Paginafragment
:::::

De alternatieve geneeskunde wordt gekenmerkt door een holistische benadering. De term holistisch is afgeleid van het Griekse 'holos' wat heel betekent. Toegepast op geneeskunde, wil dit zeggen dat men niet alleen een kwaal behandelt, maar bij het stellen van een diagnose de patiënt ook zal bevragen naar zijn levensomstandigheden, persoonlijkheid en intermenselijke relaties. Volgens de befaamde Griekse arts Hippocrates is het belangrijker te weten wat voor persoon een ziekte heeft, dan te weten wat voor ziekte deze persoon heeft. Een arts die op holistische wijze te werk gaat, gaat er vanuit dat een patiënt deel uitmaakt van een geheel en dat de oorzaak van ziekte niet alleen te vinden is bij een virus, bacterie, microbe of een slecht werkend orgaan. Hij zal verder gaan dan het trachten te repareren van het defecte orgaan in ons lichaam, alsof het over een defect wisselstuk uit een huishoudapparaat zou gaan. Daarom is voor een holistisch arts een complete anamnese (voorgeschiedenis) heel erg belangrijk. Deze anamnese gaat verder dan de zuiver medische achtergrond van de patiënt. Levensomstandigheden, omgevingsfactoren, persoonlijkheid en intermenselijke relaties kunnen minstens even ziekmakend zijn dan een virus, bacterie, microbe of slecht werkend orgaan. Dikwijls wordt gezondheid gezien als "de afwezigheid van ziekte". In de natuurlijke benadering wordt gezondheid gezien als een dynamisch proces, waarin niet alleen de afwezigheid van ziekten van belang is, maar ook de persoonlijke vitale energie en hoe gelukkig de persoon is in zijn/haar persoonlijk- en beroepsleven, evenals het emotioneel, mentaal, spiritueel en sociaal aspect.

:::::

Aangeleverde gegevens
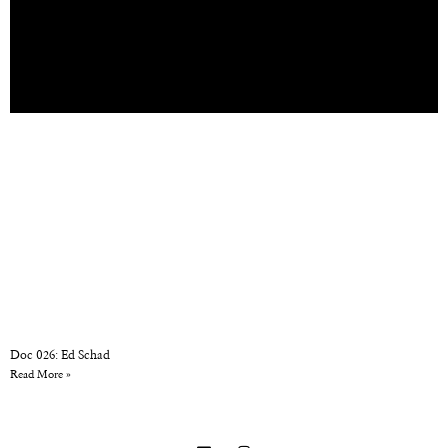
Doc 026: Ed Schad
Read More »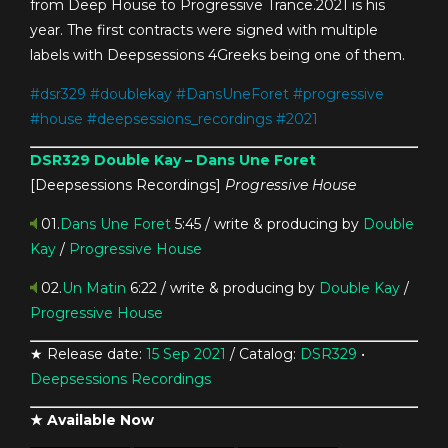
from Deep House to Progressive Trance.2021 is his
year. The first contracts were signed with multiple
labels with Deepsessions 4Greeks being one of them.
#
dsr329
#
doublekay
#
DansUneForet
#
progressive
#
house
#
deepsessions_recordings
#
2021
DSR329
Double Kay – Dans Une Foret
[Deepsessions Recordings]
Progressive House
01.
Dans Une Foret
5:45 / write & producing by
Double
Kay
/
Progressive House
02.
Un Matin
6:22 / write & producing by
Double Kay
/
Progressive House
★ Release date:
15 Sep 2021
/ Catalog:
DSR329
•
Deepsessions Recordings
★ Available Now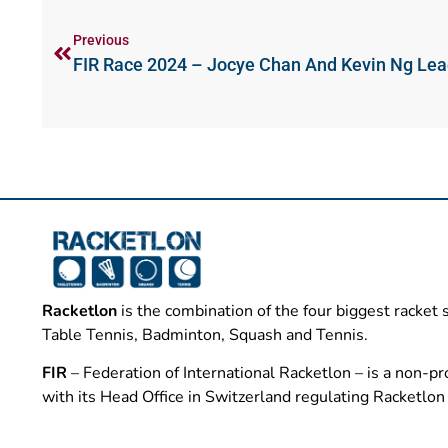
Previous
FIR Race 2024 – Jocye Chan And Kevin Ng Le
Racketlon
is the combination of the four biggest racket 
Table Tennis, Badminton, Squash and Tennis.
FIR
– Federation of International Racketlon – is a non-pro
with its Head Office in Switzerland regulating Racketlo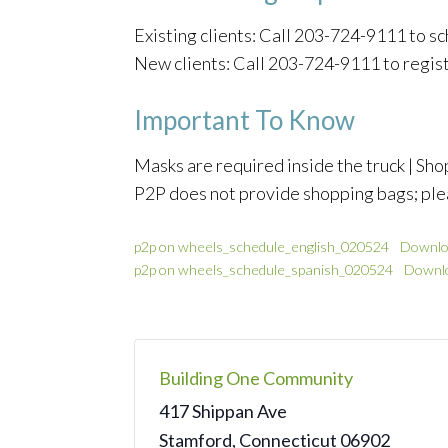
Existing clients: Call 203-724-9111 to 
New clients: Call 203-724-9111 to regis
Important To Know
Masks are required inside the truck | Shop
P2P does not provide shopping bags; ple
p2p on wheels_schedule_english_020524
Downlo
p2p on wheels_schedule_spanish_020524
Downl
Building One Community
417 Shippan Ave
Stamford
,
Connecticut
06902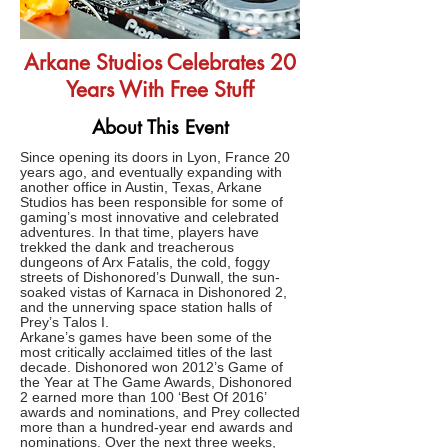
Arkane Studios Celebrates 20
Years With Free Stuff
About This Event
Since opening its doors in Lyon, France 20
years ago, and eventually expanding with
another office in Austin, Texas, Arkane
Studios has been responsible for some of
gaming’s most innovative and celebrated
adventures. In that time, players have
trekked the dank and treacherous
dungeons of Arx Fatalis, the cold, foggy
streets of Dishonored’s Dunwall, the sun-
soaked vistas of Karnaca in Dishonored 2,
and the unnerving space station halls of
Prey’s Talos I.
Arkane’s games have been some of the
most critically acclaimed titles of the last
decade. Dishonored won 2012’s Game of
the Year at The Game Awards, Dishonored
2 earned more than 100 ‘Best Of 2016’
awards and nominations, and Prey collected
more than a hundred-year end awards and
nominations. Over the next three weeks,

:::::

Opdrachten
1 – Vat de tekst over de holistische benadering samen in twee zinnen.
2 – Vertaal deze zin uit de tekst over de holistische benadering naar het Engels: "Volgens de befaamde Griekse arts Hippocrates is het belangrijker te weten wat voor persoon een ziekte heeft, dan te weten wat voor ziekte deze persoon heeft."
3 – Pak de tekst over de holistische benadering weer op en schrijf hem verder na de laatste zin.

Antwoorden
1 – De alternatieve geneeskunde werkt holistisch: een arts behandelt niet alleen een kwaal, maar vraagt de patiënt ook naar levensomstandigheden, persoonlijkheid en intermenselijke relaties, en daarom is een complete anamnese heel belangrijk. In de natuurlijke benadering is gezondheid niet alleen de afwezigheid van ziekte, maar een dynamisch proces waarin ook de vitale energie, het geluk in persoonlijk en beroepsleven en het emotioneel, mentaal, spiritueel en sociaal aspect meetellen.

2 – According to the famous Greek physician Hippocrates, it is more important to know what kind of person has a disease than to know what kind of disease this person has.

3 –
"Tegenhanger" van de alternatieve geneeskunde is de reguliere geneeskunde of allopathie. Het woord allopathie is ontstaan uit het Griekse "allos" (ander -> tegen) en "Pathos" (lijden, ziekte, aandoening). Allopathie is de geneeswijze waarbij men gebruikt maakt van middelen tegen een ziekte of tegen de veroorzaker of de symtomen, met het doel deze uit te schakelen of te onderdrukken. Zo wordt bv. een longontsteking, veroorzaakt door een bacterie, genezen door bacteriedodende penicilline. Allopathie staat centraal in de universitaire opleiding geneeskunde zoals deze onderwezen wordt aan onze universiteiten.

Op basis van hun werking worden er vier categorieën onderscheiden, nl. geneesmiddelen die

  • De oorzaak aanpakken.
    Een oorzakelijk geneesmiddel pakt de oorzaak van de ziekte aan. Antibiotica zijn daar een uitstekend voorbeeld van : ze vernietigen de bacteriën die verantwoordelijk zijn voor infectieziektes (bronchitis, keelontsteking of infectie van de urinewegen,...), op voorwaarde dat de behandeling niet vroegtijdig wordt stopgezet.
  • De ziekte onder controle houden.
    Sommige aandoeningen kunnen ernstige gevolgen hebben als zij niet met geneesmiddelen onder controle worden gehouden. Dergelijke producten kunnen de ziekte niet overwinnen, maar zorgen toch voor enige verbetering. Bovendien houden ze complicaties op een afstand. Diabetes kan bijvoorbeeld worden gestabiliseerd via insuline-injecties en suikerverlagende tabletten. Bloedverdunners worden gebruikt bij hart- en vaataandoeningen.
  • De symptomen bestrijden.
    Symptomatische geneesmiddelen werken uitsluitend in op de symptomen van een ziekte. Ze verlichten het ongemak zonder de ziekte op zich te bestrijden, zoals bijvoorbeeld pijnstillers, kalmeermiddelen, slaapmiddelen, hoestsiroop, eetlustremmers, laxeermiddelen,...
  • Preventief handelen.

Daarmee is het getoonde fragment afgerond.